A memory barrier isn't needed as the
CPU's ordering of reads/writes from/to the abort flag are unimportant - we just need to stop the
compiler from re-ordering or optimising away the flag.
Making that variable volatile should ensure that the compiler actually reads the value of the flag each iteration.
Unfortunately, newer versions of MSVC actually do insert memory barriers automatically when using volatile variables - as this isn't required in our case it's overkill, but hopefully not a performance-killer.
Quote:
We can implement a threadsafe queue with atomic operations but the pop operation would have to block if there is nothing to do. Implementing that blocking efficiently needs some OS support. The same is true for a waitUntilEmpy function - but here we could at least help processing the work.
I don't like the idea of pop blocking - IMO it should just return false if there is nothing for it to pop. In my example, this would result in a tight loop, so you could write something like this to cause it to block:
Code:
if( g_Work.pop_front( work ) )
{
work.first( work.second );
}
else
{
g_Work.wait_until_not_empty();
}
In my engine, I wouldn't want it to ever block - if the queue becomes empty then I will immediately re-use the thread to perform other tasks.
As for the efficient pausing/signalling/blocking - we can probably 'borrow' some code from GLFW, which implements cross-platform pause/resume.
Quote:
A way around this would be if the user not only creates the threads for us, but also a queue implementation with efficient waiting.

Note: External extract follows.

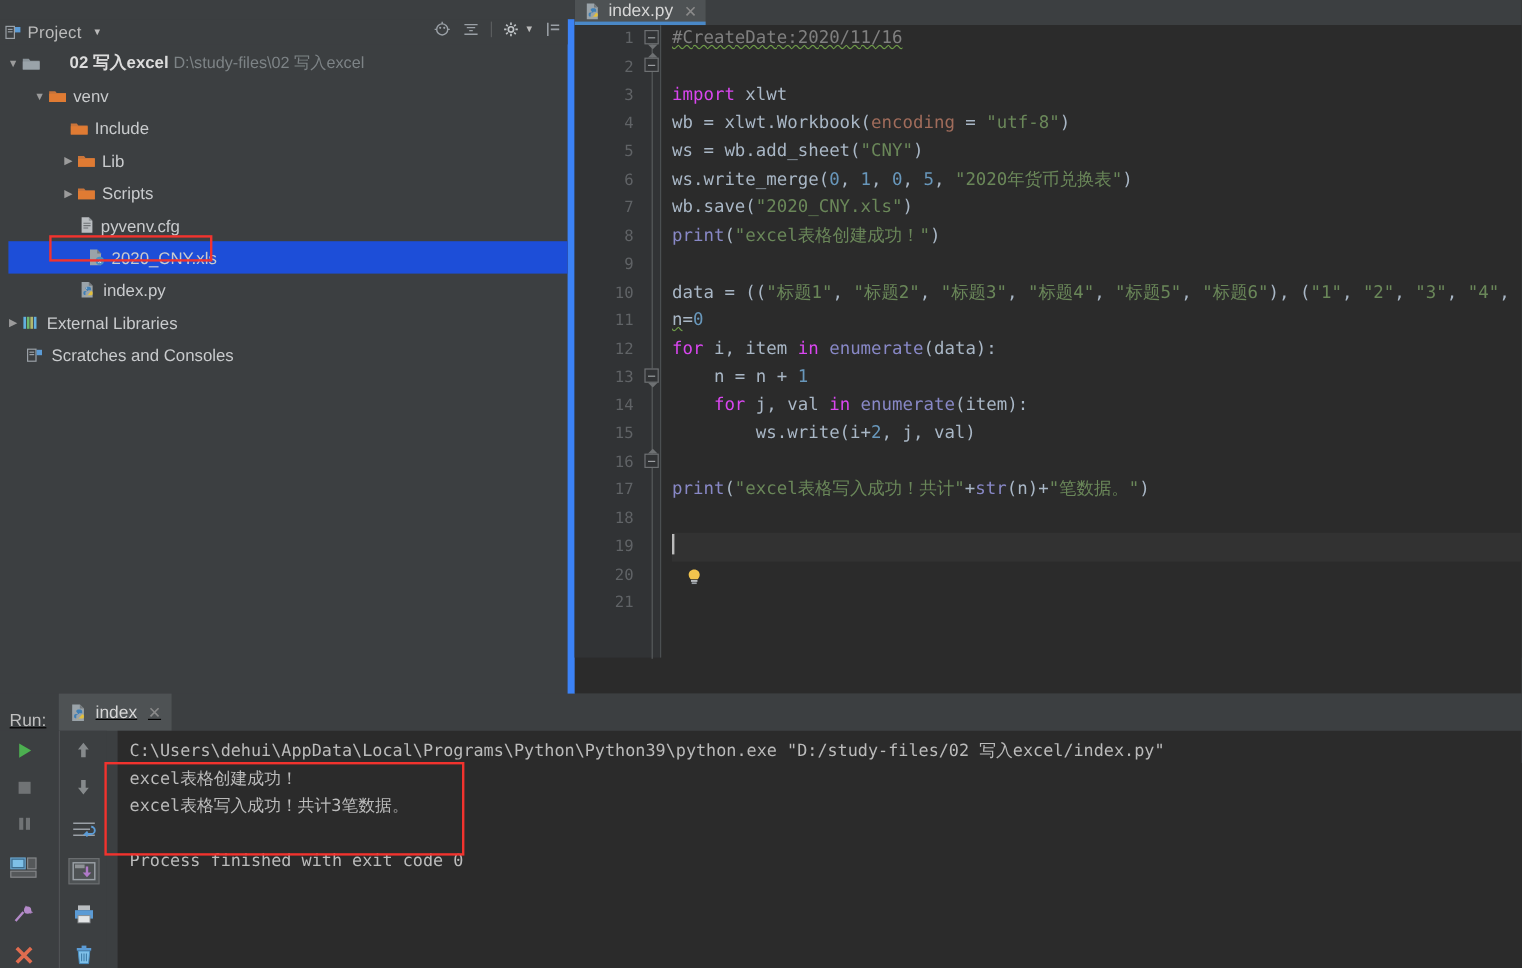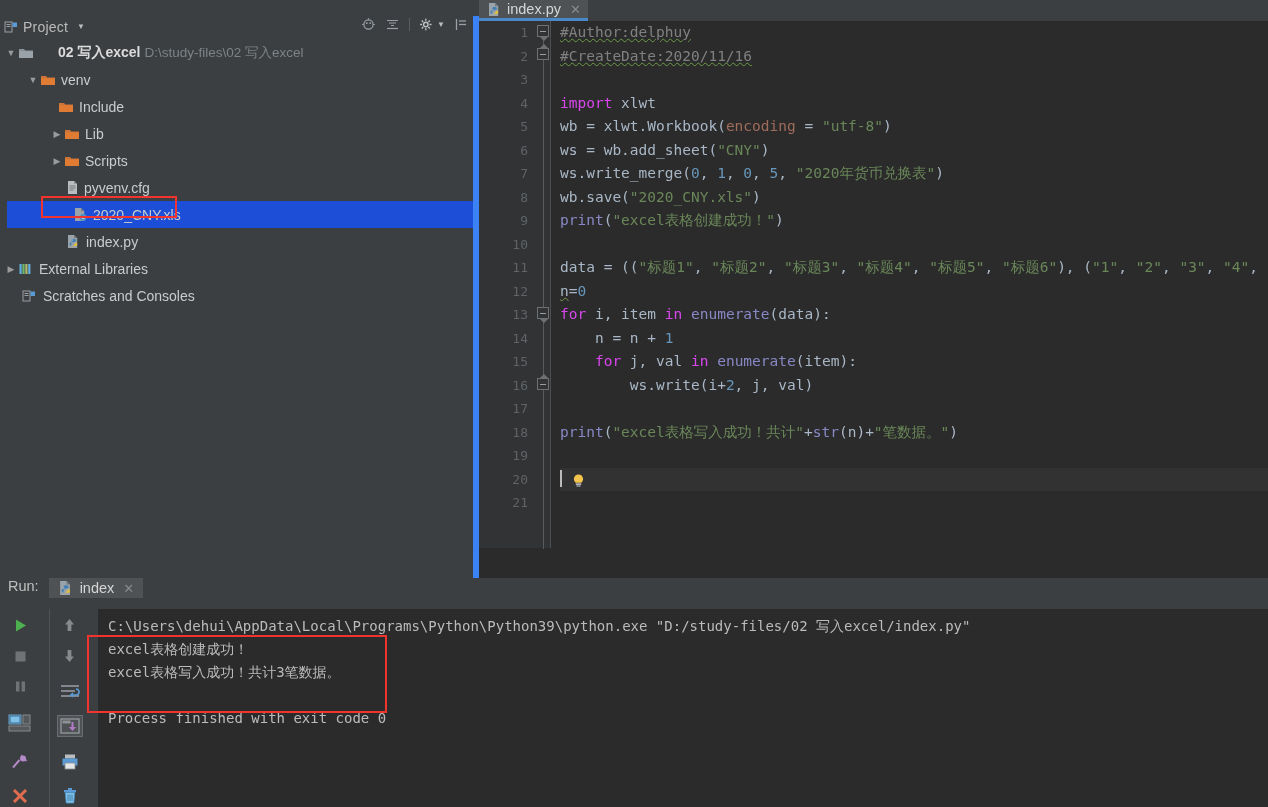"#Author:delphuy" div.cl { html: <div><span>#Author:delphuy</span></div> -> none }
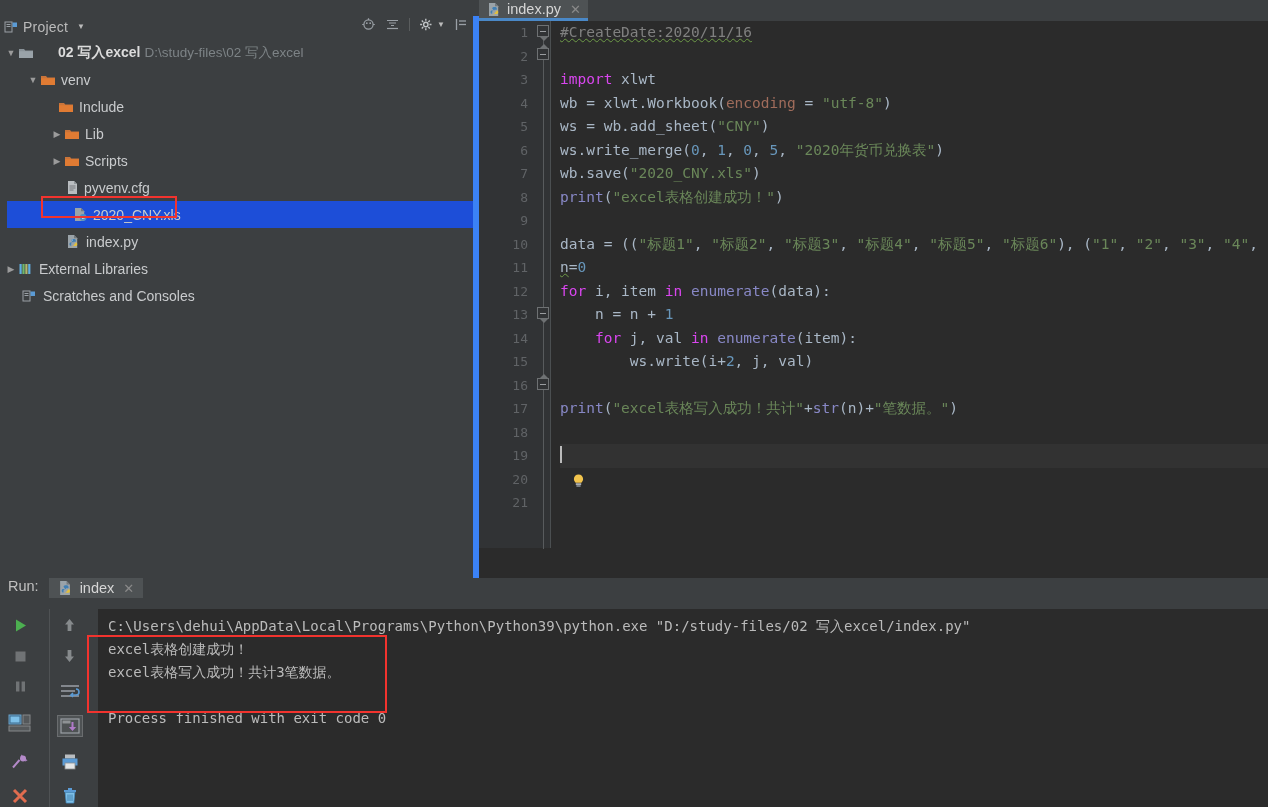"Run:" .run-tabbar { align-items: flex-start -> flex-end; text-decoration: none -> underline }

In the example that I gave, the queue is implemented in the utility library, which means the user doesn't have to use it if they don't want to - they're free to use their own implementation.
Quote:
But this again can be more complicated than it sounds: My current implementation supports having independent thread pools, so that fire and forget tasks don't interfere with other sections of the engine were we have to wait for the results.
I don't use this feature at the moment, but it could be useful later. I'll think about more about this.
If the user has their own work-queuing system, they should be able to correctly schedule horde tasks by passing their own function to Horde3D::SetNewTaskCallback. For example, within your callback you could put the tasks into a high-priority queue so they don't end up waiting for F&F tasks.